[[ MATERIALS PROVIDED, beginning ]]

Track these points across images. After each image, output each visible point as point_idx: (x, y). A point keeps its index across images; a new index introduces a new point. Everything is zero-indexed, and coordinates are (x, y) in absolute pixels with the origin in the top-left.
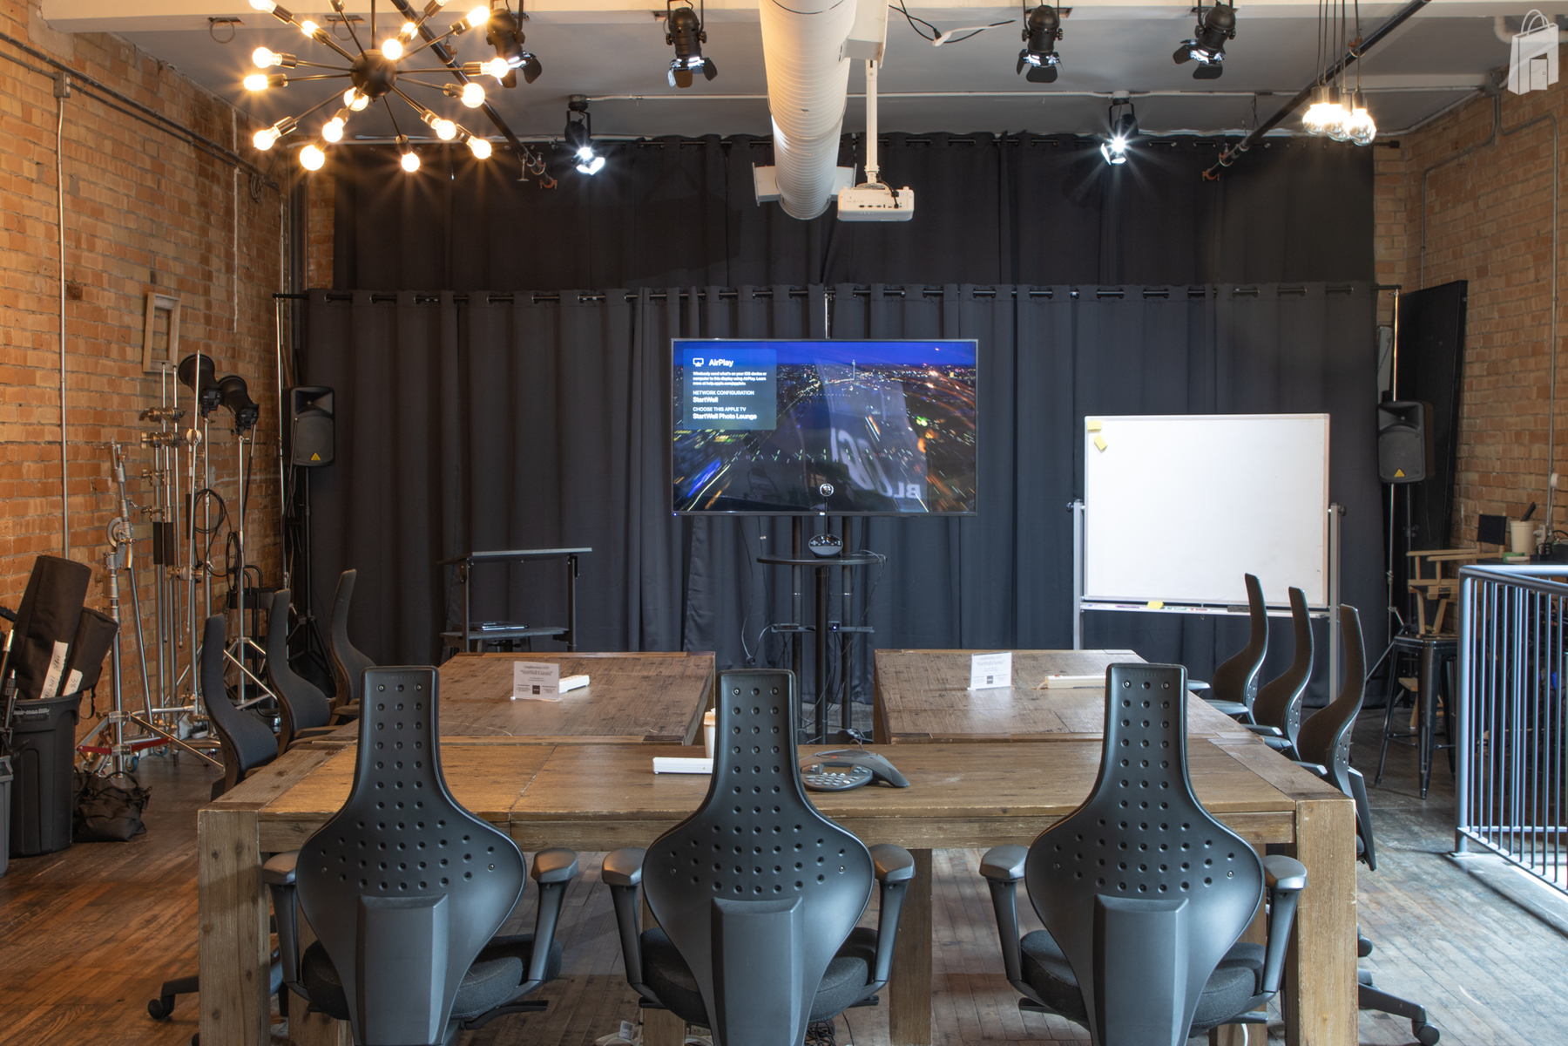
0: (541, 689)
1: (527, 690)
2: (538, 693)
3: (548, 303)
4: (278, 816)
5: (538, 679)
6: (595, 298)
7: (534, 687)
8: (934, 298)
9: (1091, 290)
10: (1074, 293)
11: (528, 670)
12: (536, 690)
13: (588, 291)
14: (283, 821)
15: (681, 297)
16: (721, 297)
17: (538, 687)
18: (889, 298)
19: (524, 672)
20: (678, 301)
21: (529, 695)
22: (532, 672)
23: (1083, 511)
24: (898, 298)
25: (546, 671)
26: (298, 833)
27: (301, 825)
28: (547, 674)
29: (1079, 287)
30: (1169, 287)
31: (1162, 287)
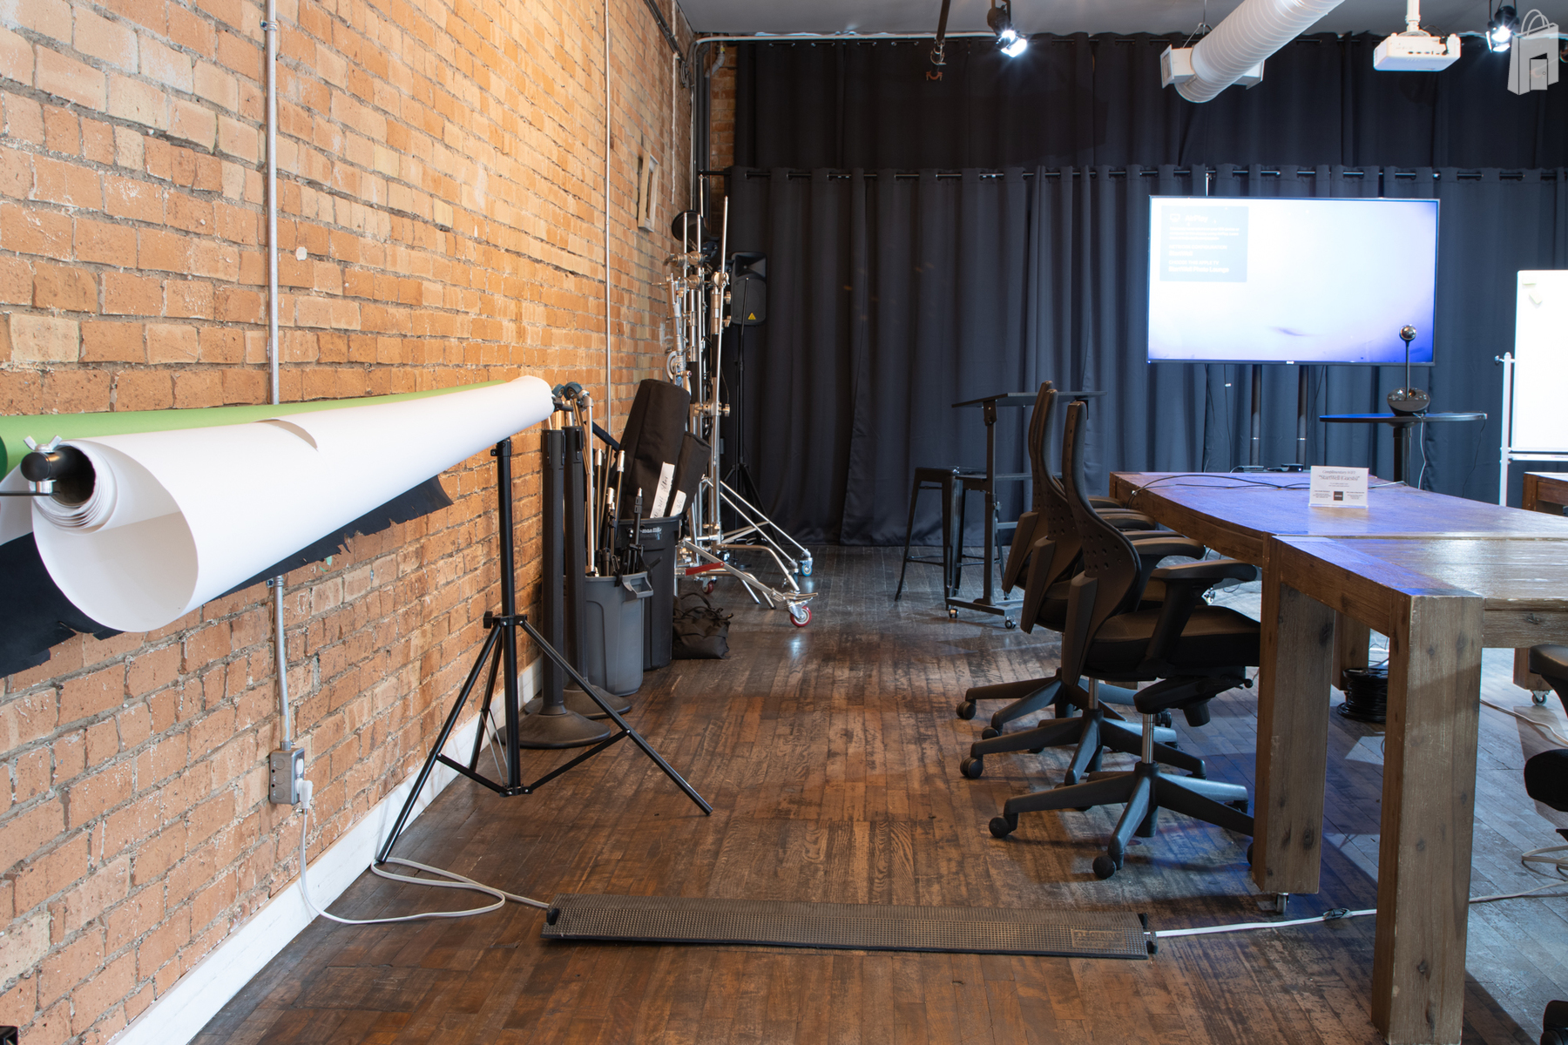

[[ MATERIALS PROVIDED, end ]]

__WHAT YOU NEED TO DO__.
Return every line of the material above unchanged, leaving out the pictures.

__RESULT OF THE EXERCISE__.
Track these points across images. After each image, output each visible point as point_idx: (x, y). A point keeps its index across images; a new index introduces a new point. Everything is zero-indexed, and coordinates are (x, y) in absolute pixels with the origin in the top-left.
0: (541, 689)
1: (527, 690)
2: (538, 693)
3: (548, 303)
4: (278, 816)
5: (538, 679)
6: (595, 298)
7: (534, 687)
8: (934, 298)
9: (1091, 290)
10: (1074, 293)
11: (528, 670)
12: (536, 690)
13: (588, 291)
14: (283, 821)
15: (681, 297)
16: (721, 297)
17: (538, 687)
18: (889, 298)
19: (524, 672)
20: (678, 301)
21: (529, 695)
22: (532, 672)
23: (1083, 511)
24: (898, 298)
25: (546, 671)
26: (298, 833)
27: (301, 825)
28: (547, 674)
29: (1079, 287)
30: (1169, 287)
31: (1162, 287)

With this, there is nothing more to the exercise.